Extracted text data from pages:
%%
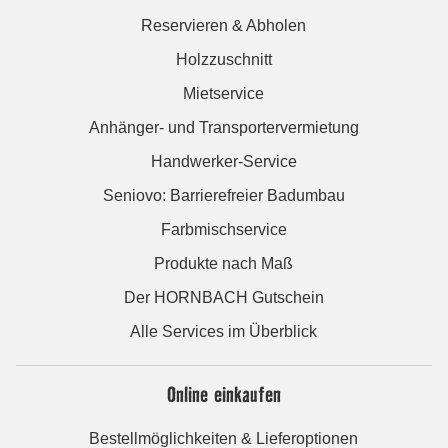
Reservieren & Abholen
Holzzuschnitt
Mietservice
Anhänger- und Transportervermietung
Handwerker-Service
Seniovo: Barrierefreier Badumbau
Farbmischservice
Produkte nach Maß
Der HORNBACH Gutschein
Alle Services im Überblick
Online einkaufen
Bestellmöglichkeiten & Lieferoptionen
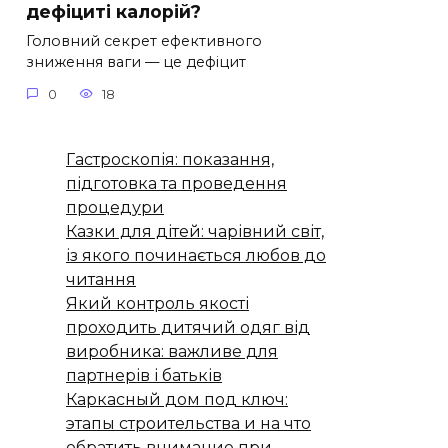
дефіциті калорій?
Головний секрет ефективного
зниження ваги — це дефіцит
0
18
Гастроскопія: показання,
підготовка та проведення
процедури
Казки для дітей: чарівний світ,
із якого починається любов до
читання
Який контроль якості
проходить дитячий одяг від
виробника: важливе для
партнерів і батьків
Каркасный дом под ключ:
этапы строительства и на что
обратить внимание при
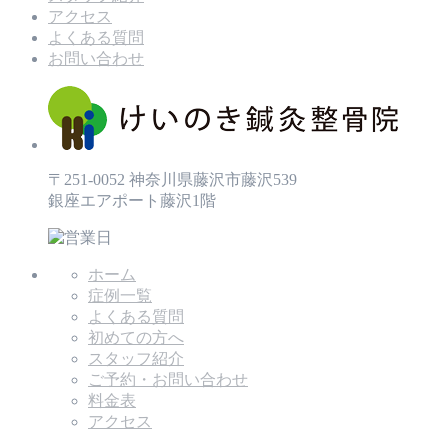
アクセス
よくある質問
お問い合わせ
〒251-0052 神奈川県藤沢市藤沢539
銀座エアポート藤沢1階
ホーム
症例一覧
よくある質問
初めての方へ
スタッフ紹介
ご予約・お問い合わせ
料金表
アクセス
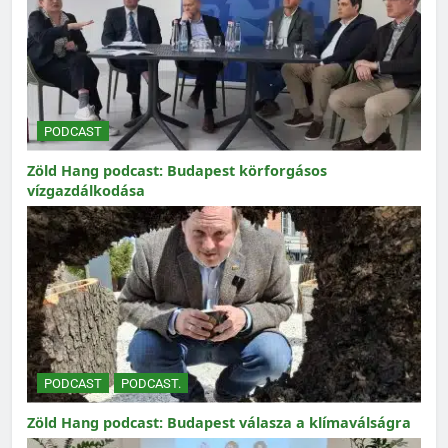
PODCAST
Zöld Hang podcast: Budapest körforgásos
vízgazdálkodása
PODCAST
PODCAST.
Zöld Hang podcast: Budapest válasza a klímaválságra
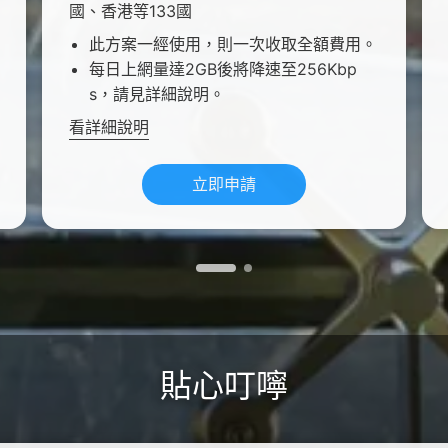
國、香港等133國
此方案一經使用，則一次收取全額費用。
每日上網量達2GB後將降速至256Kbp
s，請見詳細說明。
看詳細說明
立即申請
貼心叮嚀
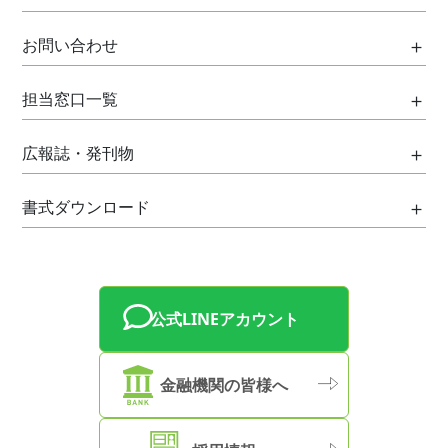
協会の役割
ご利用案内
お問い合わせ
協会のあゆみ
はじめてご利用の方へ
協会のプロフィール
お問い合わせ
担当窓口一覧
信用保証について
協会組織
ご意見・ご相談
各種保証制度
各事務所・支所担当地域
協会役員
広報誌・発刊物
お客様総合相談窓口
創業者支援
神戸事務所
事業計画および評価等
土曜・平日夜間相談
広報誌・発刊物一覧
経営支援
書式ダウンロード
阪神事務所
事業概況
創業準備相談窓口
事業承継支援
姫路事務所
書式一覧
ディスクロージャー誌
経営サポート相談窓口
但馬支所
保証時報
女性企業家相談窓口
淡路支所
保証状況・信用保証トピックス
公式LINEアカウント
事業承継相談窓口
西脇支所
兵庫県信用保証協会の取り組み
特別相談窓口等のご案内
加古川支所
金融機関の皆様へ
米国自動車関税措置等に伴う特別相談窓口
信用保証協会サービサー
%%
* **Work request**
Which lines above contain the word "Zöld"? Copy each of them in full.

* **Task answer**
Zöld Hang podcast: Budapest körforgásos
Zöld Hang podcast: Budapest válasza a klímaválságra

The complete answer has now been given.